A new survey of Prince Albert residents shows increasing dissatisfaction with customer service at City Hall.
City administration surveyed 110 residents about their experiences with City Hall staff. The results show a 64 per cent customer satisfaction rating, which is down from the last review conducted in 2015, and well below the gold standard of 85 per cent or better.
Despite the decline, City of Prince Albert Corporate Services Director Ken Leclaire said he’s confident staff members are doing their best. He said inefficient technology and poor training are the most likely reason staff aren’t meeting the gold standard.
“I believe we have the right people who want to do the right thing within the city and on our staff, and we’ll get there,” Leclaire told council during Monday’s executive committee meeting. “We’re not there yet. Can we get there? I believe we can.”
Most of the problems were confined to phone users.
Customer satisfaction was quite positive for residents who had face-to-face interactions with City Hall staff. Roughly 73 per cent of those surveyed said they were ‘very satisfied’ with costumer service they received. Those who weren’t satisfied blamed things like long lines and a lack of chairs for seniors more than anything else.
However, the trend was reversed for phone conversations. Roughly 60 per cent of residents who completed the telephone survey said they were not satisfied with the level of customer service they received. The survey attributed that dissatisfaction to staff’s attitude, a lack of empathy, or from calls not being returned promptly, or answered at all.

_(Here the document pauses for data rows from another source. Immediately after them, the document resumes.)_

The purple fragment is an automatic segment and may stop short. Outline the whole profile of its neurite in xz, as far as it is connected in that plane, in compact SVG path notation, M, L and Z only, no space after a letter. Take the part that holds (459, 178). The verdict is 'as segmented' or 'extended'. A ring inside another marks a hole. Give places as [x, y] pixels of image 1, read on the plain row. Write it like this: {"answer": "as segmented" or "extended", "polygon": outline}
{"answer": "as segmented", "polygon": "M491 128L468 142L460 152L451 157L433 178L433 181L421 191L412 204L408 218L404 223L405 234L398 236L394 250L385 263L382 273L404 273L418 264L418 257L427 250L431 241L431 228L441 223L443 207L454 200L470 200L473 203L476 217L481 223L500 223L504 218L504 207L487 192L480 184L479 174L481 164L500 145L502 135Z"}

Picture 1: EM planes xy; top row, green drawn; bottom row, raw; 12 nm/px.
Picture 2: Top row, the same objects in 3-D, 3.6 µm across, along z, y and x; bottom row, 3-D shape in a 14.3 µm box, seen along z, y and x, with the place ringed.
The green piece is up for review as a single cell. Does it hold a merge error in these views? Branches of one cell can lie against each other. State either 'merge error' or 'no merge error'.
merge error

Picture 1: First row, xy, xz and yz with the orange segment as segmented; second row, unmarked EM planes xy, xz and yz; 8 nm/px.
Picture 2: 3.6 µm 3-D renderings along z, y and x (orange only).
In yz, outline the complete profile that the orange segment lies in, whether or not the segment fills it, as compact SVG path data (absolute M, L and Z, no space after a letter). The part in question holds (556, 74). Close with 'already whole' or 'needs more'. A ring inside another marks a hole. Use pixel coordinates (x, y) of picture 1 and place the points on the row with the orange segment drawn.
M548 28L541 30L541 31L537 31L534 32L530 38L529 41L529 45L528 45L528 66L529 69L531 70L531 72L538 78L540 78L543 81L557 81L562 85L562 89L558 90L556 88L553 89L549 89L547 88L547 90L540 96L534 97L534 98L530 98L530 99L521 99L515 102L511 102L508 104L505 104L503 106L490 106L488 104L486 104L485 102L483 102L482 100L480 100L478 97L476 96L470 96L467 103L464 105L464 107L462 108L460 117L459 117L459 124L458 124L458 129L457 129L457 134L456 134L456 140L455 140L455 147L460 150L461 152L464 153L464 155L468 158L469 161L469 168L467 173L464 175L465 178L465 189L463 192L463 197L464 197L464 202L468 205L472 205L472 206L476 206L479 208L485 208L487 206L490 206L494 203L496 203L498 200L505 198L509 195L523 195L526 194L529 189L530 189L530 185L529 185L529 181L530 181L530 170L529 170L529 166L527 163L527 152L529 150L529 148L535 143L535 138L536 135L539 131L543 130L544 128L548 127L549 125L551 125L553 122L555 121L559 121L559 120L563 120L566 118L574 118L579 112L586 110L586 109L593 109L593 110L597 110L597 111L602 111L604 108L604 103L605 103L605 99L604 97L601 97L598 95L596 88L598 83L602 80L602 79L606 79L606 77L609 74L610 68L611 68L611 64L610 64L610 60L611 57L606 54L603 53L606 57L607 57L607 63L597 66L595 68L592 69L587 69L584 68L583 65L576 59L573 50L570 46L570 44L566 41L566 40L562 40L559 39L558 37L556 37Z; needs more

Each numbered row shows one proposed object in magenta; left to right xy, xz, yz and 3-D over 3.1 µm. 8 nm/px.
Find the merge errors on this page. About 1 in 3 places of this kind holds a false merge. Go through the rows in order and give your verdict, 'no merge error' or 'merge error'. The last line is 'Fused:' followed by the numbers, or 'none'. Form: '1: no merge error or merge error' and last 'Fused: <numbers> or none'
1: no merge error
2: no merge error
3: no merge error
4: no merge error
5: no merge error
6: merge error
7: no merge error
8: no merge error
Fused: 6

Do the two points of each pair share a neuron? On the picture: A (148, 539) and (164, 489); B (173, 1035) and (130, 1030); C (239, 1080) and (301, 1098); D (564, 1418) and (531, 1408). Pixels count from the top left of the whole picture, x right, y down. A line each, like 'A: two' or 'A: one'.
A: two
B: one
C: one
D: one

“(Callers) are going to be put into the queue. It’s how fast we can get to them that’s going to really make the difference,” Leclaire said. “I believe in the staff that we have here, in our systems, (and) that we can get better.”
Leclaire added that the nature of the calls meant most residents were already dissatisfied when they phoned. Those complaints were often about utility bills, parking tickets or problems with city infrastructure. Leclaire said that could explain some of the survey’s poor results, however he emphasized that there’s still room for improvement.
An internal audit found that almost half of all city voicemails did not meet basic standards, such as staff identifying themselves to the caller. Other problems included too many calls being dropped during transfers and calls where residents had to be transferred more than once before getting to the right department.
Leclaire said the city’s VOIP phone system has been a problem, although he added that staff might not be familiar enough with it to take advantage of it. He added that there was an “inconsistent adherence to the customer service standard policy,” something he attributed to lack of training for new employees.
“We’re finding that a lot of people have been hired over the last four years and haven’t been updated on the policy, so we’ll ensure that that will get into the orientation,” he said.
City administrators already have some temporary measures in place, but long-term adjustments won’t be implemented until 2020. Administration plans to introduce the necessary short-term adjustments by the end of July, with a follow-up report due back at council sometime in October.
Leclaire said larger changes will have to wait until 2020 budget discussions because of the large cost.
Reaction to the customer satisfaction survey was mixed. All council members who spoke during the meeting said they were troubled by the trend, however blamed staff members for the problem.
A few, like Mayor Greg Dionne, took aim at the VOIP phone system as the main source of the problem. Dionne said it’s one of the most common complaints he hears about, however he’s willing to give staff a little more time to work though any issues with it.
“It’s been in (use) for only a short time,” Dionne said after the meeting. “Maybe we’re not using it correctly. That’s why we’ve asked for another report this fall, to see if it has improved or not.”
The customer satisfaction survey only measured interactions with staff at City Hall. It did not include interactions with staff working at facilities or construction sites throughout Prince Albert.